A cargo ship carrying £100m worth of Libyan currency destined for Colonel Gaddafi's regime was escorted into a British port and the money seized after officials warned the vessel's owners that the cash was the subject of United Nations sanctions.
The Sloman Provider, which had abandoned its journey to the Libyan capital Tripoli because of the ongoing violence, was accompanied into the Essex port of Harwich on Wednesday by a UK Border Agency vessel, and containers holding the bank notes were taken under guard to a secure location.
Sloman Neptun, the German shipping company which owns the cargo vessel, said yesterday that it had already decided to return to Britain, where the currency had been printed by a contractor, before it was contacted by the British authorities and asked to return with the consignment.

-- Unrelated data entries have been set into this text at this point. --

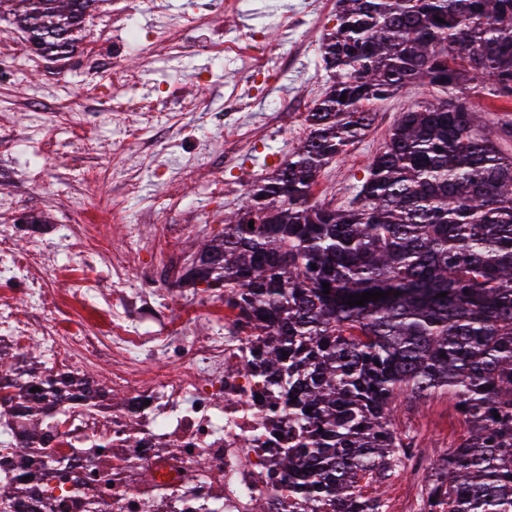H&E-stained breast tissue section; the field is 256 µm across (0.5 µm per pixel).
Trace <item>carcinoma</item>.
Here are the masks:
<instances>
[{
	"mask_svg": "<svg viewBox=\"0 0 512 512\" xmlns=\"http://www.w3.org/2000/svg\"><path fill=\"white\" fill-rule=\"evenodd\" d=\"M96 3L0 0V16L65 60ZM321 51L327 87L306 136L197 247L183 280L222 289L263 337L289 496L312 512H387L381 485L415 447L396 403L449 394L466 432L428 475L419 512H512V154L470 95L477 80L512 98V0H336ZM419 81L450 97L399 113L351 204L315 199L374 107ZM372 291L388 297L347 304ZM3 402L36 422L48 409L42 397Z\"/></svg>",
	"mask_w": 512,
	"mask_h": 512,
	"instance_id": "1",
	"label": "carcinoma"
}]
</instances>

With its huge revenue from oil and gas exports reduced to a trickle by the rebellion, Gaddafi's regime is increasingly desperate for new currency to meet its costs. British officials last week conducted a delaying operation to thwart attempts by allies of the dictator to get hold of £900m of Libyan dinars, which had been produced by specialist currency printing company De La Rue at its plant in Gateshead, Tyne and Wear.
It is understood that the £100m shipment had already left the UK before a control order banning the export of any Libyan currency came into force on Sunday.
A Home Office spokesman said: "A vessel which had been heading to Libya returned to the UK on Wednesday morning. A number of containers were offloaded from the boat and have been moved to a secure location."
A spokesman for Sloman Neptun said: "We did not want to go into Libya because of the troubles there and had already made the decision to return before we were contacted."